Felton Learns Hard Reality of Broken Promises on Water System Condemnation
Nine years ago, condemnation advocates urged Felton, Calif. to move forward with a government takeover of its water system, which was then owned by California American Water. The condemnation advocates made several promises and ultimately the San Lorenzo Valley Water District took over the system in 2008.
As we have captured in our Felton case study, several key promises made by condemnation advocates have failed to become reality. For instance, Food & Water Watch, Felton FLOW and other condemnation advocates told Felton leaders and residents that the takeover would cost about $2 million, yet the final price tag was well over $13 million. Activists promised that water rates would increase just 24% over the first eight years of government operation, yet rates increased 67% instead. And these condemnation advocates glossed over the enormous new tax residents would have to pay to finance the takeover – about $535 annually per resident for 30 years!
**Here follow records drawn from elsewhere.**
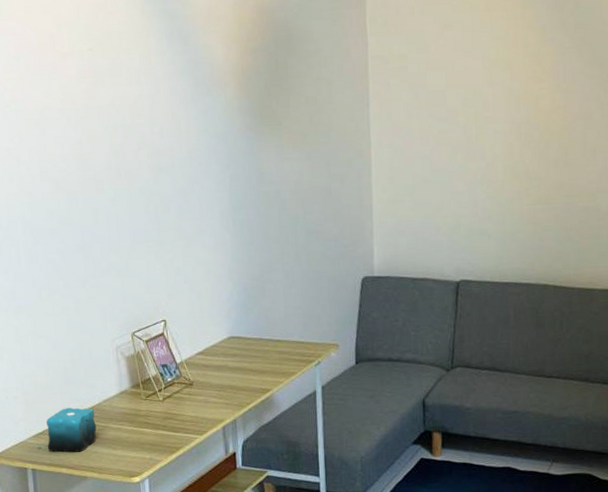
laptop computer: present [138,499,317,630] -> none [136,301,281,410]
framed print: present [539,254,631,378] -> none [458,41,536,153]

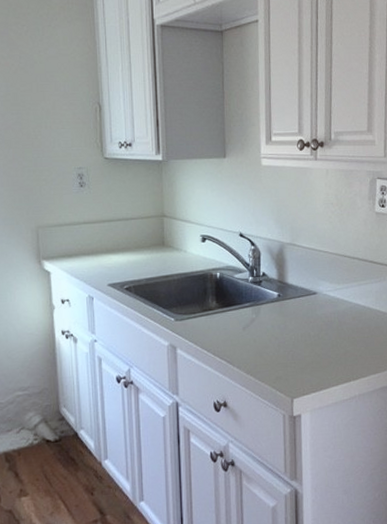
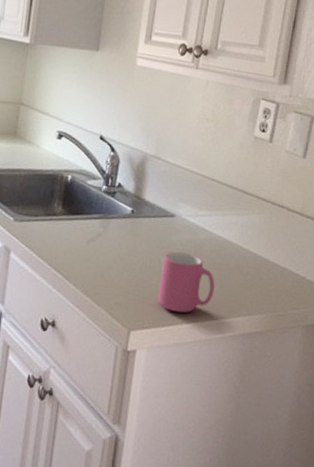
mug: none [312,323,361,376] -> present [157,251,215,313]

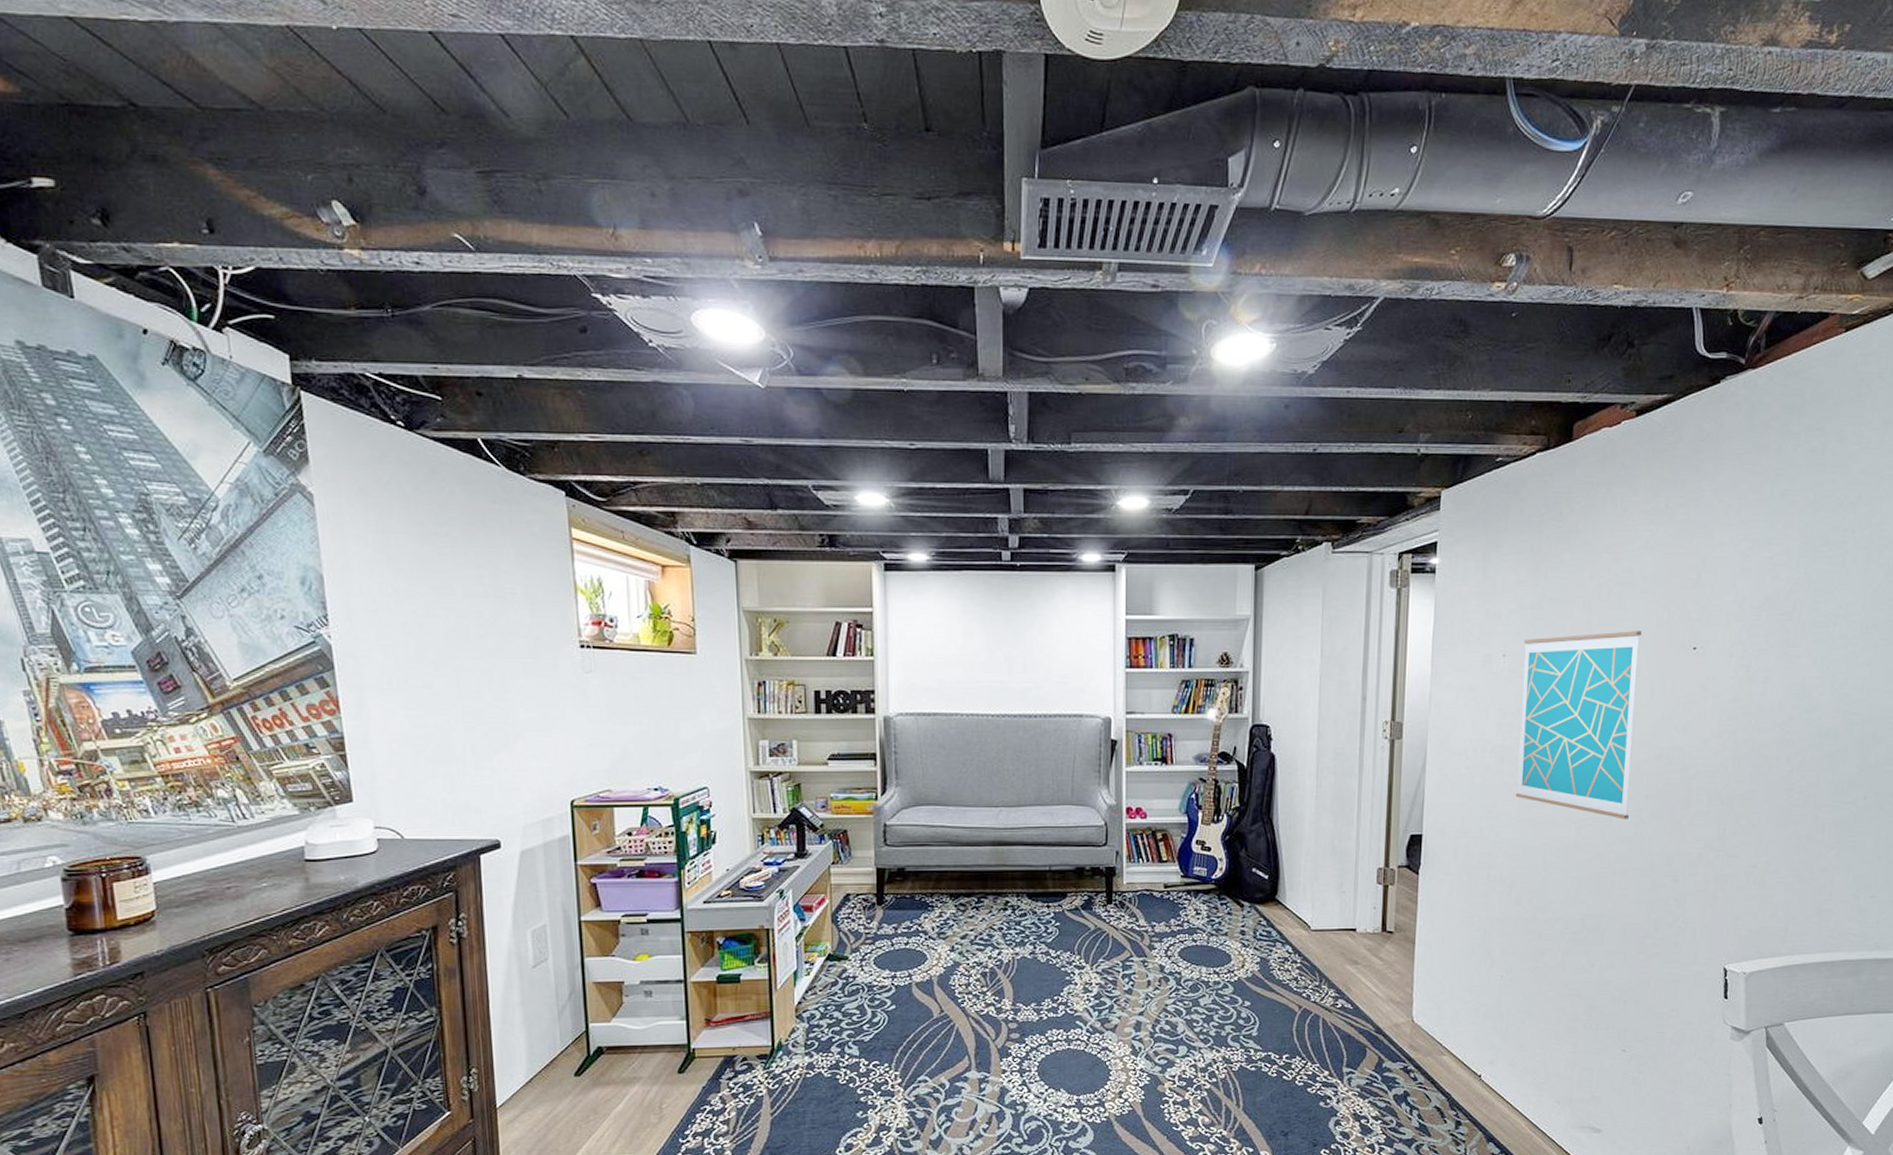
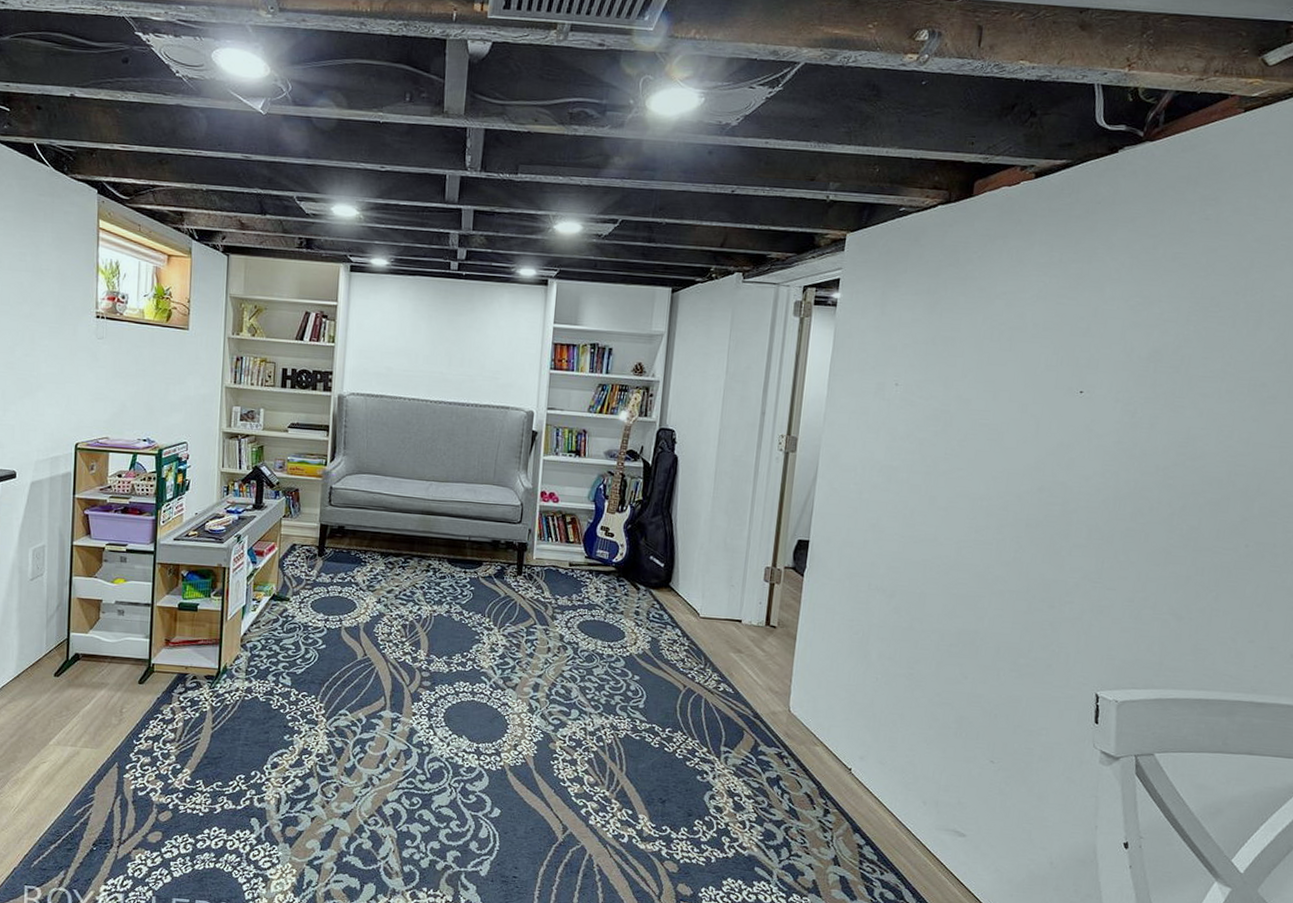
wall art: present [1515,631,1642,819] -> none [900,371,1030,545]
And now the record of the Felton water system under government operation just got even worse. The Santa Cruz Sentinel reported this week that San Lorenzo Valley Water District customers, which now includes Felton residents as a result of the 2008 condemnation, will soon pay the highest water rates in Santa Cruz County. Bills are expected to increase 37% and will reach an average of $111 a month by 2021.
In addition, the Sentinel’s report illustrates another key point: that condemnation advocates’ promises of “increased local control” under government operation have also been proven false. As the Sentinel notes, more than 3,000 customers submitted written opposition to the water rate increase, but the San Lorenzo Valley Water District ignored their input and pushed ahead with the new rates. The same thing happened during the last rate increase under government control in 2013. So much for “local control.”
The only thing you can count on from condemnation advocates is that the many promises they make will be broken. Unfortunately, Felton residents have had to learn that the hard way.